Bladder Exstrophy occurs in about 1 in 40,000 births. It is a complex condition that affects the urinary, reproductive and intestinal tracts, and the musculoskeletal system. This condition presents at birth with the bladder being born outside of the baby’s body. During the baby’s development in the womb, the abdominal wall does not close properly and this results in the bladder being inside out and exposed.
Bladder Exstrophy can cause a variety of issues and complications. Frequently babies with this condition are born with atypical genitalia and weakened abdominal muscles. They may experience incontinence, need catheterization, and multiple reconstructive surgeries. Bladder Exstrophy requires lifelong follow-up medical care.
Cloacal Exstophy is less common than Bladder Exstrophy. This complex condition occurs when an infant is born with the bladder and the large intestine on the outside of the body. Baby boys are often born with a flat penis with the urinary opening (urethra) on top (Epispadias). At times the penis can be split into two halves, lengthwise (left and right). Baby girls are often born with their clitoris split in half lengthwise and may have two vaginal openings. Those with Colacoal Exstrophy will experience many of the same complications of those with Bladder Exstrophy, with the additional issue of fecal incontinence. This condition requires lifelong follow-up medical care.

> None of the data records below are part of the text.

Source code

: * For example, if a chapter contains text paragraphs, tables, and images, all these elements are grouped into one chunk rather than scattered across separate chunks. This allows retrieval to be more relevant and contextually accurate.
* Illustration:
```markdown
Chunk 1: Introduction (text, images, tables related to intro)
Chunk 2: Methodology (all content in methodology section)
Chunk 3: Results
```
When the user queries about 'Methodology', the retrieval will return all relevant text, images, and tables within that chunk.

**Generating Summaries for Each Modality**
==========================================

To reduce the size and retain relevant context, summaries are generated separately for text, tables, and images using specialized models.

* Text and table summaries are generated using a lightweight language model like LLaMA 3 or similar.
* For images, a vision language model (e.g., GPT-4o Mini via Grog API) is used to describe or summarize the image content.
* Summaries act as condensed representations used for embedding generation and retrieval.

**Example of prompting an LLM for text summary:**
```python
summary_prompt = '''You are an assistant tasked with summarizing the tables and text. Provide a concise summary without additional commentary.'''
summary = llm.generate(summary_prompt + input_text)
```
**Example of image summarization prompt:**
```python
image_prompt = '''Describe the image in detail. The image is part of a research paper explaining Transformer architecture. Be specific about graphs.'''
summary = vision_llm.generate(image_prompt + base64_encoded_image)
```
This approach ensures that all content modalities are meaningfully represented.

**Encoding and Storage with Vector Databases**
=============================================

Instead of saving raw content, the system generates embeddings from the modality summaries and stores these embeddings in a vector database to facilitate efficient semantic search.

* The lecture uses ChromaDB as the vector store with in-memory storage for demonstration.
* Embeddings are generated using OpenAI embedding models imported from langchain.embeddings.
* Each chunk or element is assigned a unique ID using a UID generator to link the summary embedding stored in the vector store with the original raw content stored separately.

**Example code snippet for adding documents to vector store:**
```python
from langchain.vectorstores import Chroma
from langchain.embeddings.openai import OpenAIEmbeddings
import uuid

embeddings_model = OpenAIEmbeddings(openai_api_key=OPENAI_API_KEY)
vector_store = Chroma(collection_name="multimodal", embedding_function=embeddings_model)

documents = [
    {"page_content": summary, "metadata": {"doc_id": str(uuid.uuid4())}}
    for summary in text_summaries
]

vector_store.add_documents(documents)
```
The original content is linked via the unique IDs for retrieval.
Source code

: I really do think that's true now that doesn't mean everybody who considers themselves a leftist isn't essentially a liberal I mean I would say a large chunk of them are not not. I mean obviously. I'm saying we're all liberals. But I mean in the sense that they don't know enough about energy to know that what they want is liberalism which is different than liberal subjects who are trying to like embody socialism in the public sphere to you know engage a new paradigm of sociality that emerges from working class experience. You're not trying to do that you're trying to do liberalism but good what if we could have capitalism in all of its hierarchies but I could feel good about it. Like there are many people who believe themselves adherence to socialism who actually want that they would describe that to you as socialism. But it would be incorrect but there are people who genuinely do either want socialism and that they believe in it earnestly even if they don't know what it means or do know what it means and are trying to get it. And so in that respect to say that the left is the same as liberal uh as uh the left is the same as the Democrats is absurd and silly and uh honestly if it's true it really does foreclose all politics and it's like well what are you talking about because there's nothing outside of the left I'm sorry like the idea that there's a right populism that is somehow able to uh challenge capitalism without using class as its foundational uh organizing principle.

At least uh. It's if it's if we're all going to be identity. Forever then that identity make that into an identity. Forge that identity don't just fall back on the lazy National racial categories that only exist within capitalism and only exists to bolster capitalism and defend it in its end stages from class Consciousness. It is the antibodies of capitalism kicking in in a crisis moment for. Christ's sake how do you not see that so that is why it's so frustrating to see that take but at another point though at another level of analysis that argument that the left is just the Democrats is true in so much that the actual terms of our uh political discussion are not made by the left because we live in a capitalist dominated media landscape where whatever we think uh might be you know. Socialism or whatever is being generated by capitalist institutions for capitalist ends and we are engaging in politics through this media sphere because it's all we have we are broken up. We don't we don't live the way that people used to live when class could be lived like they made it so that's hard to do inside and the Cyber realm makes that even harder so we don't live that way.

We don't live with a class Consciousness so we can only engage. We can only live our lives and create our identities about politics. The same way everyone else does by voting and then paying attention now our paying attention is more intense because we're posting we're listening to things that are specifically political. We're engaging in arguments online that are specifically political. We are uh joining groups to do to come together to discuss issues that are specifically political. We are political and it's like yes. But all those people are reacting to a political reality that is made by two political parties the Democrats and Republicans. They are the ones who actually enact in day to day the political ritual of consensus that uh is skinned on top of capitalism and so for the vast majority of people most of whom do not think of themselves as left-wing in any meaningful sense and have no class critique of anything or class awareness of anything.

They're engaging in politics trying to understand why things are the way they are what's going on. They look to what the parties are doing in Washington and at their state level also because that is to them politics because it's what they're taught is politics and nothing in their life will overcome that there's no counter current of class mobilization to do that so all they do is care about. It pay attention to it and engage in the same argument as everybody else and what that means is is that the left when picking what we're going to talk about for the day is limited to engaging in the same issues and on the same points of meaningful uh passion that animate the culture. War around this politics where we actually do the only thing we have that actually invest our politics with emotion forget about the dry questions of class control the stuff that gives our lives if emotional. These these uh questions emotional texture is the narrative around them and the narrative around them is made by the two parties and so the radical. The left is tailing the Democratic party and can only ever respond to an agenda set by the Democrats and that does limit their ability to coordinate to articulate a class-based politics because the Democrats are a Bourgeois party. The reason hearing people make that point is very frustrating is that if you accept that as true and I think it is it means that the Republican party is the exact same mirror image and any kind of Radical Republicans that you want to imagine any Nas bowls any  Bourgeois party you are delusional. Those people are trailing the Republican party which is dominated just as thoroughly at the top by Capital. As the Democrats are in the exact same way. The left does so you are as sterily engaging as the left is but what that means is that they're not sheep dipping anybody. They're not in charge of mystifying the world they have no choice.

Cloacal Anomaly is a complex condition that occurs in girls where the urinary tract, vagina, and rectum come together to form a single common channel with one opening. It is this common channel that is referred to as a cloaca. This condition is primarily diagnosed at birth and occurs in about 1 in 20,000 births. Initially, surgeons and urologists work to relieve blockages that may be in the urinary and intestinal tract with the long-term goal of restoring anatomy and function.